- Task to carry out
Scan the records for the word "opvang". Return each line where it is found.

- Supplied data
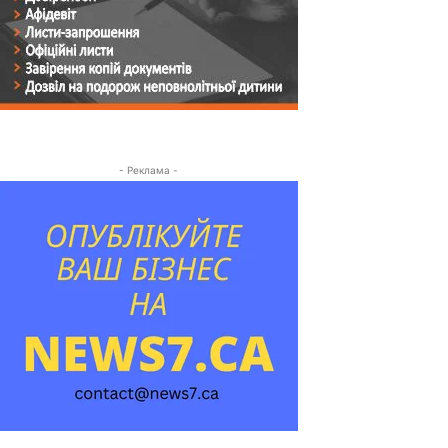
- Реклама -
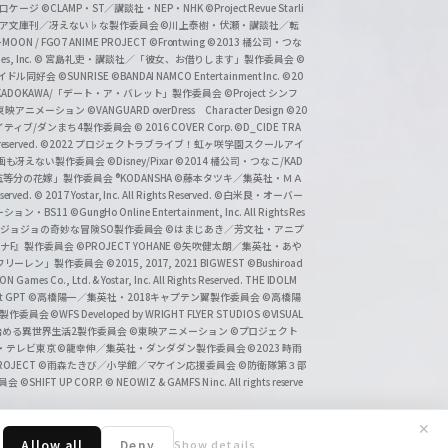
溝口ケージ
©CLAMP・ST／講談社・NEP・NHK
©Project Revue Starli
タジア文庫刊／冴えない♭な製作委員会
©川上泰樹・伏瀬・講談社／転
-MOON / FGO7 ANIME PROJECT
©Frontwing
©2013 橘公司・つな
s, Inc.
© 宮島礼吏・講談社／「彼女、お借りします」製作委員会
©
アイドル同好会
©SUNRISE ©BANDAI NAMCO Entertainment Inc.
©20
/KADOKAWA/「デート・ア・バレット」製作委員会
©Project シンフ
東映アニメーション
©VANGUARD overDress Character Design ©20
イティブ/ダンまち4製作委員会
© 2016 COVER Corp.
©D_CIDE TRA
 reserved.
©2022 プロジェクトラブライブ！虹ヶ咲学園スクールアイ
／映画も冴えない製作委員会
©Disney/Pixar
©2014 橘公司・つなこ/KAD
分の花嫁」製作委員会 ®KODANSHA
©藤本タツキ／集英社・ＭＡ
eserved.
© 2017 Yostar, Inc. All Rights Reserved.
©白米良・オーバー
メーション・BS11
©GungHo Online Entertainment, Inc. All Rights Res
/集英社・ジョジョの奇妙な冒険SO製作委員会
©はまじあき／芳文社・アニプ
ナF』製作委員会
©PROJECT YOHANE
©矢吹健太朗／集英社・あや
フリーレン」製作委員会
©2015, 2017, 2021 BIGWEST
©Bushiroad
N Games Co., Ltd. & Yostar, Inc. All Rights Reserved. THE IDOLM
t GPT
©高橋陽一／集英社・2018キャプテン翼製作委員会
©高橋陽
」製作委員会
©WFS Developed by WRIGHT FLYER STUDIOS
©VISUAL
ら始める異世界生活2製作委員会
©東映アニメーション
©プロジェクト
会・テレビ東京
©龍幸伸／集英社・ダンダダン製作委員会
©2023 時雨
PROJECT
©雨森たきび／小学館／マケイン応援委員会
©防衛隊第３部
委員会
©SHIFT UP CORP.
© NEOWIZ & GAMFS N inc. All rights reserve
✕
Allow all
Deny
Show details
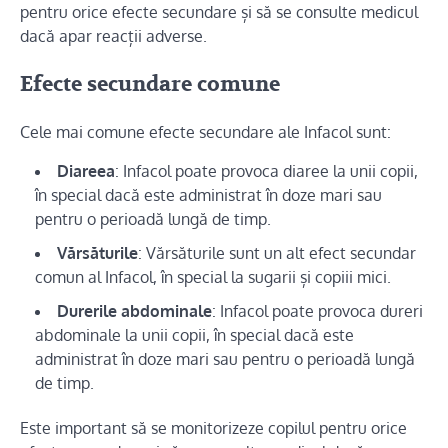
pentru orice efecte secundare și să se consulte medicul
dacă apar reacții adverse.
Efecte secundare comune
Cele mai comune efecte secundare ale Infacol sunt:
Diareea
: Infacol poate provoca diaree la unii copii,
în special dacă este administrat în doze mari sau
pentru o perioadă lungă de timp.
Vărsăturile
: Vărsăturile sunt un alt efect secundar
comun al Infacol, în special la sugarii și copiii mici.
Durerile abdominale
: Infacol poate provoca dureri
abdominale la unii copii, în special dacă este
administrat în doze mari sau pentru o perioadă lungă
de timp.
Este important să se monitorizeze copilul pentru orice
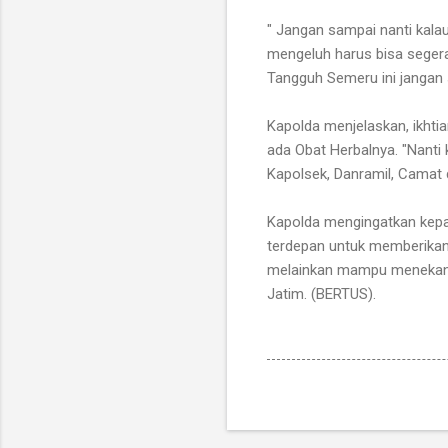
" Jangan sampai nanti kala
mengeluh harus bisa seger
Tangguh Semeru ini jangan s
Kapolda menjelaskan, ikhti
ada Obat Herbalnya. "Nanti 
Kapolsek, Danramil, Camat
Kapolda mengingatkan kepa
terdepan untuk memberikan
melainkan mampu menekan j
Jatim. (BERTUS).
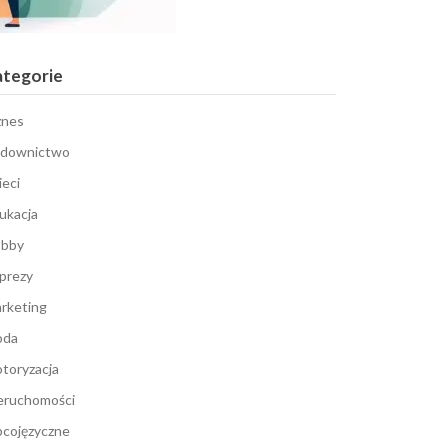
ategorie
znes
downictwo
ieci
ukacja
bby
prezy
rketing
oda
toryzacja
eruchomości
cojęzyczne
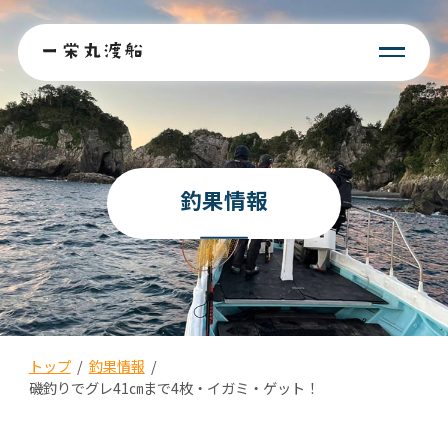
釣果情報
トップ
/
釣果情報
/
磯釣りでグレ41㎝まで4枚・イガミ・ゲット！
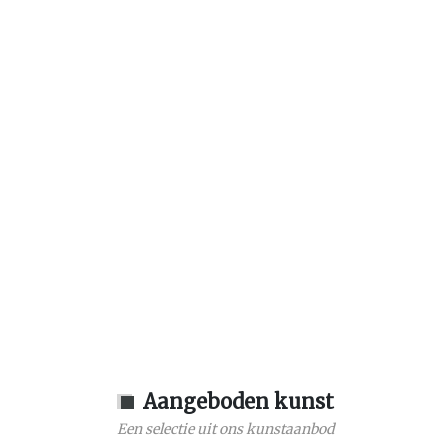
Aangeboden kunst
Een selectie uit ons kunstaanbod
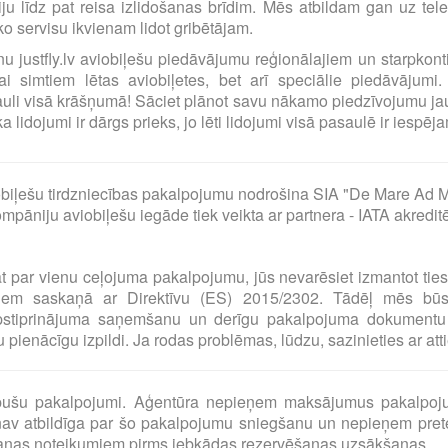
ciju līdz pat reisa izlidošanas brīdim. Mēs atbildam gan uz t
o servisu ikvienam lidot gribētājam.
ilnu justfly.lv aviobiļešu piedāvājumu reģionālajiem un starpko
i simtiem lētas aviobiļetes, bet arī speciālie piedāvājumi. 
uli visā krāšņumā! Sāciet plānot savu nākamo piedzīvojumu jau
idojumi ir dārgs prieks, jo lēti lidojumi visā pasaulē ir iespējam
biļešu tirdzniecības pakalpojumu nodrošina SIA "De Mare Ad M
pāniju aviobiļešu iegāde tiek veikta ar partnera - IATA akredit
at par vienu ceļojuma pakalpojumu, jūs nevarēsiet izmantot tie
umiem saskaņā ar Direktīvu (ES) 2015/2302. Tādēļ mēs bū
pstiprinājuma saņemšanu un derīgu pakalpojuma dokumentu 
pienācīgu izpildi. Ja rodas problēmas, lūdzu, sazinieties ar at
o pušu pakalpojumi. Aģentūra nepieņem maksājumus pakalpoj
av atbildīga par šo pakalpojumu sniegšanu un nepieņem preten
šanas noteikumiem pirms jebkādas rezervēšanas uzsākšanas.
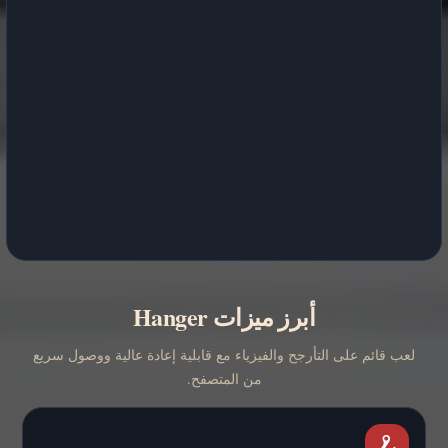
أبرز ميزات Hanger
لعب قائم على التأرجح والفيزياء مع قابلية إعادة عالية ووصول سريع
من المتصفح.
🪝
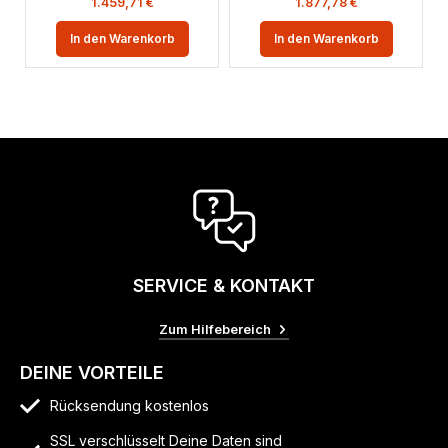
1.459,71
€
1.877,78
€
In den Warenkorb
In den Warenkorb
SERVICE & KONTAKT
Zum Hilfebereich
DEINE VORTEILE
Rücksendung kostenlos
SSL verschlüsselt Deine Daten sind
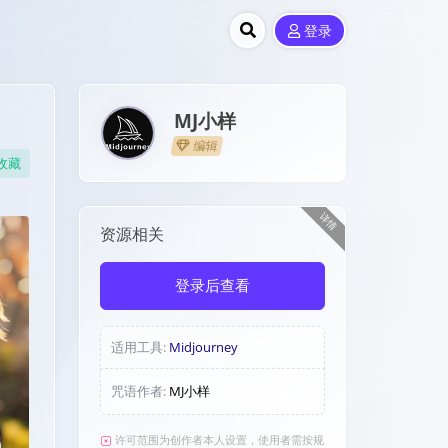
登录
MJ小样
编辑
收藏
详情
资源相关
登录后查看
适用工具:
Midjourney
咒语作者:
MJ小样
许可范围为创作者本人设置，使用者需按规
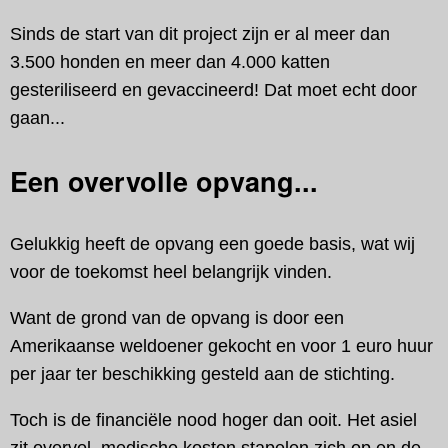
Sinds de start van dit project zijn er al meer dan
3.500 honden en meer dan 4.000 katten
gesteriliseerd en gevaccineerd! Dat moet echt door
gaan...
Een overvolle opvang...
Gelukkig heeft de opvang een goede basis, wat wij
voor de toekomst heel belangrijk vinden.
Want de grond van de opvang is door een
Amerikaanse weldoener gekocht en voor 1 euro huur
per jaar ter beschikking gesteld aan de stichting.
Toch is de financiële nood hoger dan ooit. Het asiel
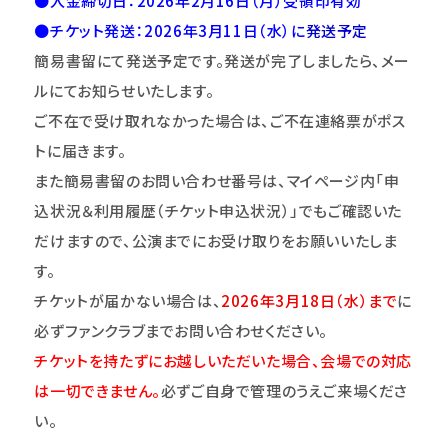
●入金締切日：2026年2月16日（月）受領印有効
●チケット発送：2026年3月11日（水）に
発送予定
簡易書留にて発送予定です。発送が完了しましたら、メー
ルにてお知らせいたします。
ご不在で受け取れなかった場合は、ご不在連絡票がポス
トに届きます。
また簡易書留のお問い合わせ番号は、マイページ内「申
込状況＆利用履歴（チケット申込状況）」でもご確認いた
だけますので、公演までにお受け取りをお願いいたしま
す。
チケットが届かない場合は、
2026
年
3
月18日（水）まで
に
必ずファンクラブまでお問い合わせください。
チケットを持たずにお越しいただいた場合、会場での対応
は一切できません。
必ずご自身で管理のうえご来場くださ
い。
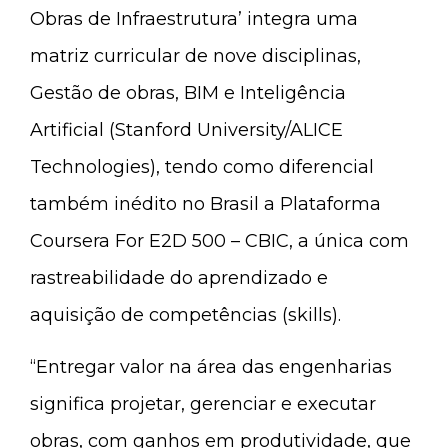
Obras de Infraestrutura’ integra uma
matriz curricular de nove disciplinas,
Gestão de obras, BIM e Inteligência
Artificial (Stanford University/ALICE
Technologies), tendo como diferencial
também inédito no Brasil a Plataforma
Coursera For E2D 500 – CBIC, a única com
rastreabilidade do aprendizado e
aquisição de competências (skills).
“Entregar valor na área das engenharias
significa projetar, gerenciar e executar
obras, com ganhos em produtividade, que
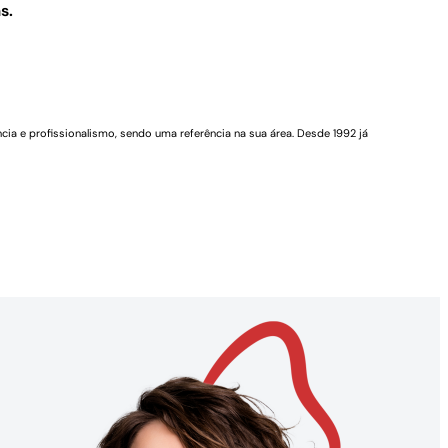
s.
cia e profissionalismo, sendo uma referência na sua área. Desde 1992 já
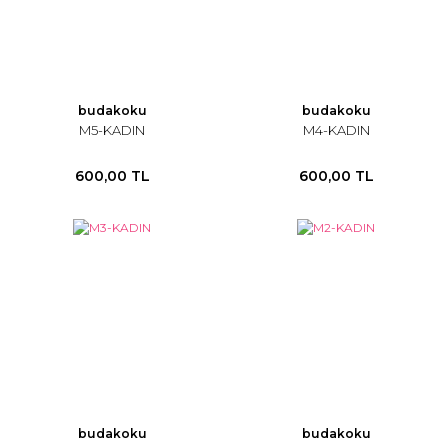
budakoku
budakoku
M5-KADIN
M4-KADIN
600,00 TL
600,00 TL
budakoku
budakoku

- Written solution
Een overvolle opvang...
Gelukkig heeft de opvang een goede basis, wat wij
Want de grond van de opvang is door een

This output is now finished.